Kapadokya’daki Betonlaşma Endişeleri
Kapadokya’da artan betonlaşma ve yapılaşma, mimar, tarihçi ve arkeologlar tarafından sıkça dile getirilen bir kaygı haline geldi. Uzmanlar, “Göreme Tarihi Milli Parkı ve Kapadokya’nın Kayalık Alanları” olarak bilinen bölgenin Dünya Doğal ve Kültürel Mirası Listesi’ne alınma kriterlerini koruma çağrısında bulunuyor. Bu konuda tarihçi ve akademisyen İlber Ortaylı, Koruma Uzmanı Dr. Gülsün Tanyeli, arkeolog Nezih Başgelen ve Koruma Mimarı Burçin Altınsay, gazetemize önemli açıklamalarda bulundular.
“İLERİDE KİMSE GİTMEYECEK”
İlber Ortaylı, 1960’lı yıllarda Kapadokya’da rehberlik yaptığını söylüyor. O dönemler, bölgenin zengin tarım arazileri, işlek köyleri ve tarihi Roma yapıları ile dolu olduğunu anlatıyor. Ancak, son yıllarda alanın giderek daha fazla yapılaşmaya maruz kaldığını ve bu durumun bölgenin orijinal yapısını bozduğunu ifade ediyor. İlk başta köy evlerinin otel yapılmasıyla başlayan bu süreç, köylülerin işgallerine ve ahlaki değerlerdeki çürümeye sebep oldu. Ortaylı, bölgedeki küçük girişimlerin büyük açgözlülüklerle birleşerek, Kapadokya’nın doğal güzelliklerini yok etmeye başladığını belirtiyor.
‘SAVUNULAMAZ SONUÇLARA YOL AÇMAKTA’
Kapadokya’nın korunmasında görevli olan Kapadokya Alan Başkanlığı’nın, uzman görüşlerine daha açık olması gerektiğinin altını çizen Dr.
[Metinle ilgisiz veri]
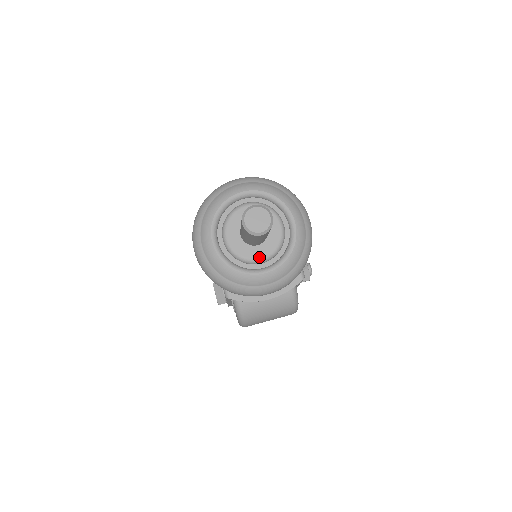
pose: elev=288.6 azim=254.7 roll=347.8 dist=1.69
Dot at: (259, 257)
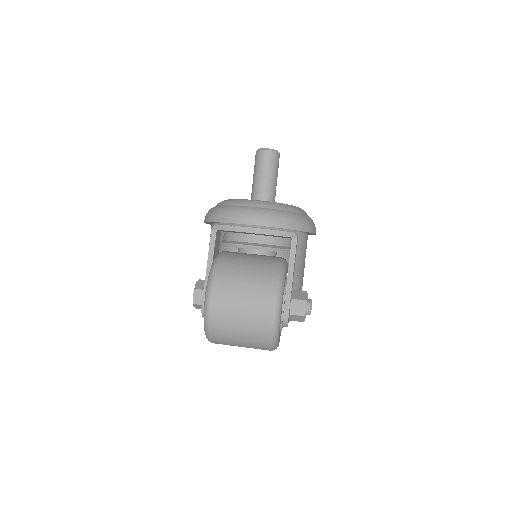
Dot at: occluded
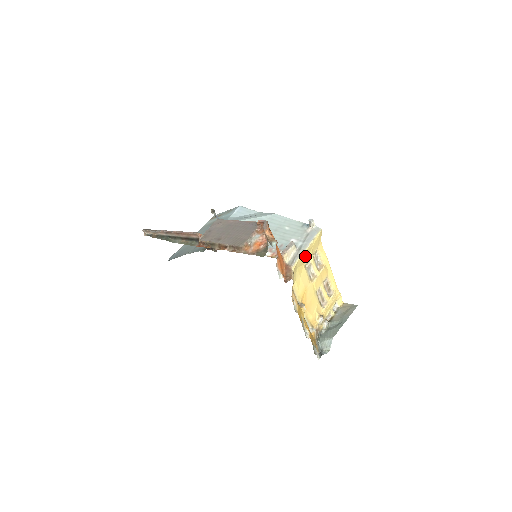
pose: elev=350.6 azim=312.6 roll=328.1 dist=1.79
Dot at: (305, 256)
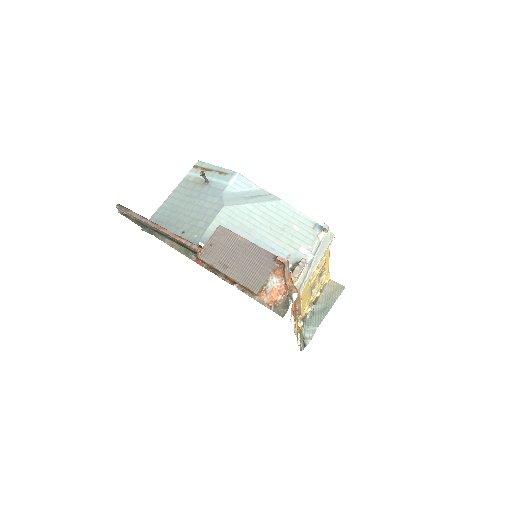
Dot at: occluded
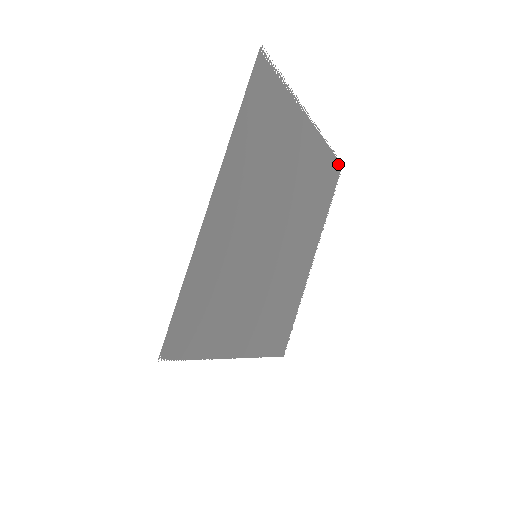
Gülsün Tanyeli, 1985 yılında Dünya Mirası olarak koruma altına alınan Göreme Açık Hava Müzesi ve Kapadokya Kayalık Alanları’nın yaşadığı tehditleri vurguluyor. Özellikle 2011’den itibaren Çevre ve Şehircilik Bakanlığı’na devredilen doğal sit alanlarının korunmasında yaşanan güçlükler, yapılaşma ve turizm baskısının artmasına neden oldu. Bu sorunların çözümü için alan yönetim planlarının acilen hazırlanmaması, yerel yöneticilerin çeşitli tepkilerine rağmen yapılaşmanın devam etmesi nedeniyle Kapadokya’nın özgünlüğü ve evrensel değeri risk altında.
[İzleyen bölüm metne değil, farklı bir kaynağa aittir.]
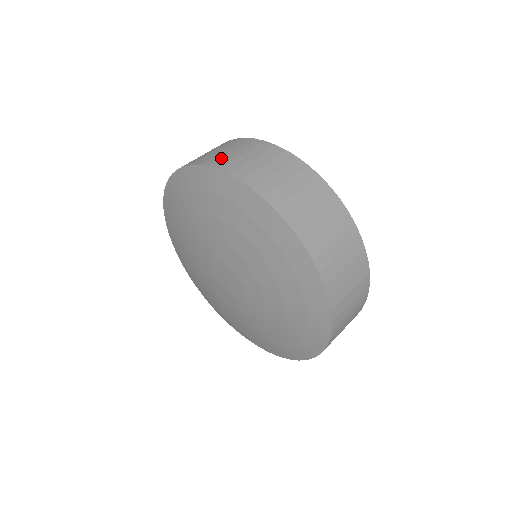
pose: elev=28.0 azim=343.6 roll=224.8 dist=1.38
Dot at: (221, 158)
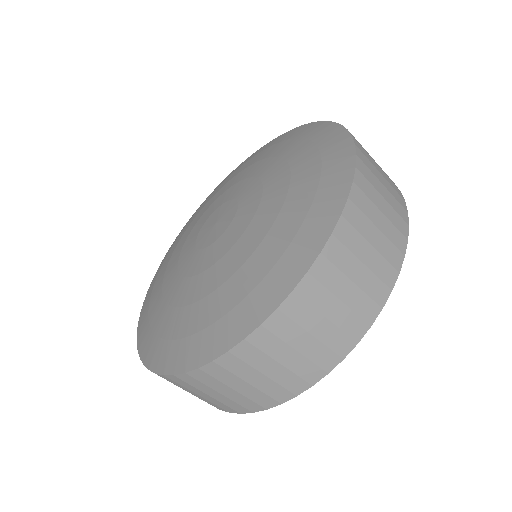
Dot at: occluded
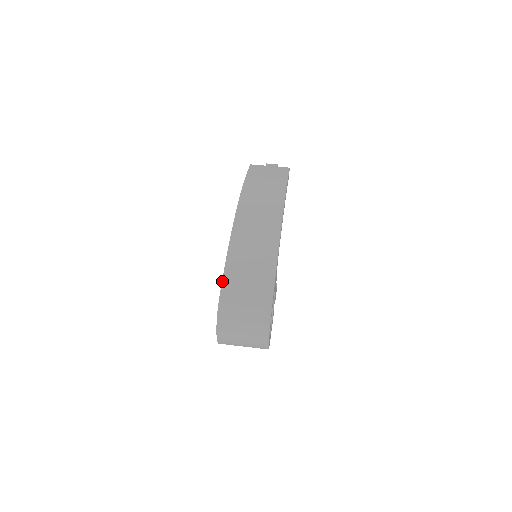
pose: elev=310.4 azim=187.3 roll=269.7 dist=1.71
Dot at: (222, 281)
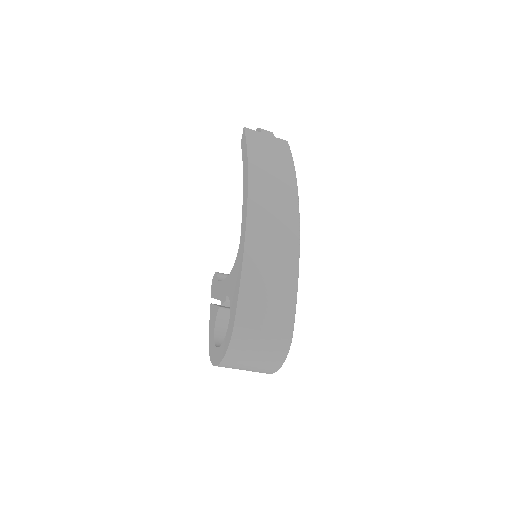
Dot at: (238, 300)
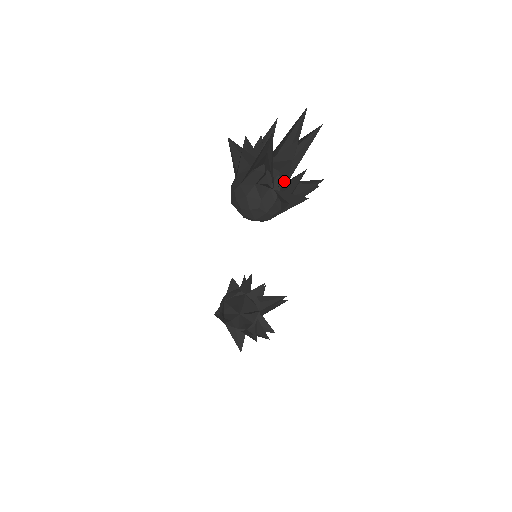
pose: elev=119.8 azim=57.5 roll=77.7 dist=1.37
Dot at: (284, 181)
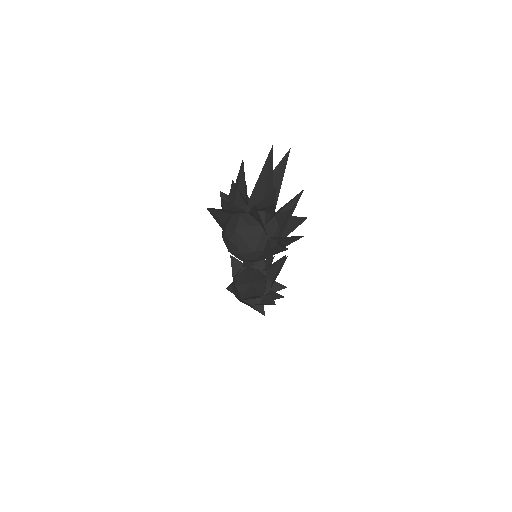
Dot at: occluded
“GELECEKTE BİR KAPADOKYA KALMAYACAK”
Koruma mimarı Burçin Altınsay, Kapadokya’nın sadece doğal değil, aynı zamanda eşsiz bir kültürel peyzaja sahip olduğunu belirtiyor. Ancak, bu özel yerin turizm baskısı altında ağır tahribata uğradığını söylüyor. Özellikle kültürel peyzaj alanına saygı göstermeden yapılan yol inşaatları ve yapılaşmalar, bölgedeki eşsiz dokuyu tehdit ediyor. Eğer bu durum böyle devam ederse, turistlerin göreceği bir Kapadokya kalmayacak.
“TEHLİKE DEVAM EDİYOR”
Kapadokya’nın tarihi ve kültürel önemine dikkat çeken Nezih Başgelen, bölgenin 1880’li yıllardan itibaren çekilmiş fotoğraflarla dünyanın dikkatini çektiğini ve çok sayıda araştırmacının bölgeyi incelikle ele aldığını ifade ediyor. Ancak, günümüzde bu fotoğrafların belgelediği doğal güzelliklerin beton yapılarla tehdit edildiğini vurguluyor. Denetimsiz turizm ve yapılaşma, Kapadokya’nın eşsiz büyüsünü yok edecek boyutlara ulaşabilir. Bu nedenle, Unesco’nun 1985 yılında belirlediği koruma kriterlerinin titizlikle uygulanması gerektiğini ifade ediyor.